Dostluk Ticari Bir İlişki Değildir
Konuşmasında dostluğun karşılıklı alıp-verme ilişkisi olmadığını vurgulayan Prof. Dr. Aktay, gerçek dostluğun çoğu zaman vermeye talip olma iradesiyle mümkün olduğunu belirtti. Dostluğun, beklentiler üzerinden değil, fedakârlık üzerinden inşa edildiğini dile getirdi.

İslam’da Dostluk: Düşmandan Kardeşe
İslam düşüncesinde dostluğun mümkün ve dönüştürücü bir ilişki olduğunu ifade eden Aktay, Kur’an-ı Kerim’de geçen “Düşmandınız, Allah kalplerinizi ısındırdı ve kardeş oldunuz” ayetine dikkat çekti. Peygamber Efendimizin Mekke dönemindeki düşmanlarının daha sonra dost, ardından ashab mertebesine yükselmesini, dostluğun en güçlü tarihsel örneklerinden biri olarak değerlendirdi.

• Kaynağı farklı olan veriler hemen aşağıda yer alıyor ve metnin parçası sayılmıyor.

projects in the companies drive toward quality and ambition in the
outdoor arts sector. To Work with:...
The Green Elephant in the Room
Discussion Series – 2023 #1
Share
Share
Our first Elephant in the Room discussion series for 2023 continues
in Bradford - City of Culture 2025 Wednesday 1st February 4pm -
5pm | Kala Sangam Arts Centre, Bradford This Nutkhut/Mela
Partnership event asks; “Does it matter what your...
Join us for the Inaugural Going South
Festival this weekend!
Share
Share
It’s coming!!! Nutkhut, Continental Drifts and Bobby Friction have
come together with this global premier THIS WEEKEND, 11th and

Gazze Örneği: Allah İle Dost Olmak
Söyleşide güncel örneklere de yer verildi. Gazze’de yaşananlar üzerinden “Allah ile dost olma” bilinci ele alındı. Aktay, her şeyin Allah’a ait olduğunu idrak eden insanın, kayıplar karşısında sekinet bulabildiğini ve gerçek dostluğun bu teslimiyetle mümkün olduğunu ifade etti.
Dostluk, Uygulanabilir Bir Siyaset Meselesidir
Konuşmasının sonunda Prof. Dr. Yasin Aktay, dostluğun sadece bireysel bir erdem değil, aynı zamanda uygulanabilir bir siyaset anlayışı olduğunu vurguladı. “Dostu harcayan bir siyaset, sonunda kendini de tüketir” diyen Aktay, dostluk zeminini kaybeden toplumların birlikte yaşama iradesini de yitirdiğini ifade etti.
Yoğun Katılım ve Dikkatle Takip Edilen Söyleşi
Soru-cevap bölümüyle devam eden program, katılımcıların ilgisiyle zenginleşti. Programın sonunda, İnsaniyet Derneği Başkanı Nil Gülsüm Kurt, Prof. Dr. Yasin Aktay’a teşekkür plaketi takdim etti.
Söyleşi, dostluk kavramını yeniden düşünmeye davet eden güçlü mesajlarla sona erdi.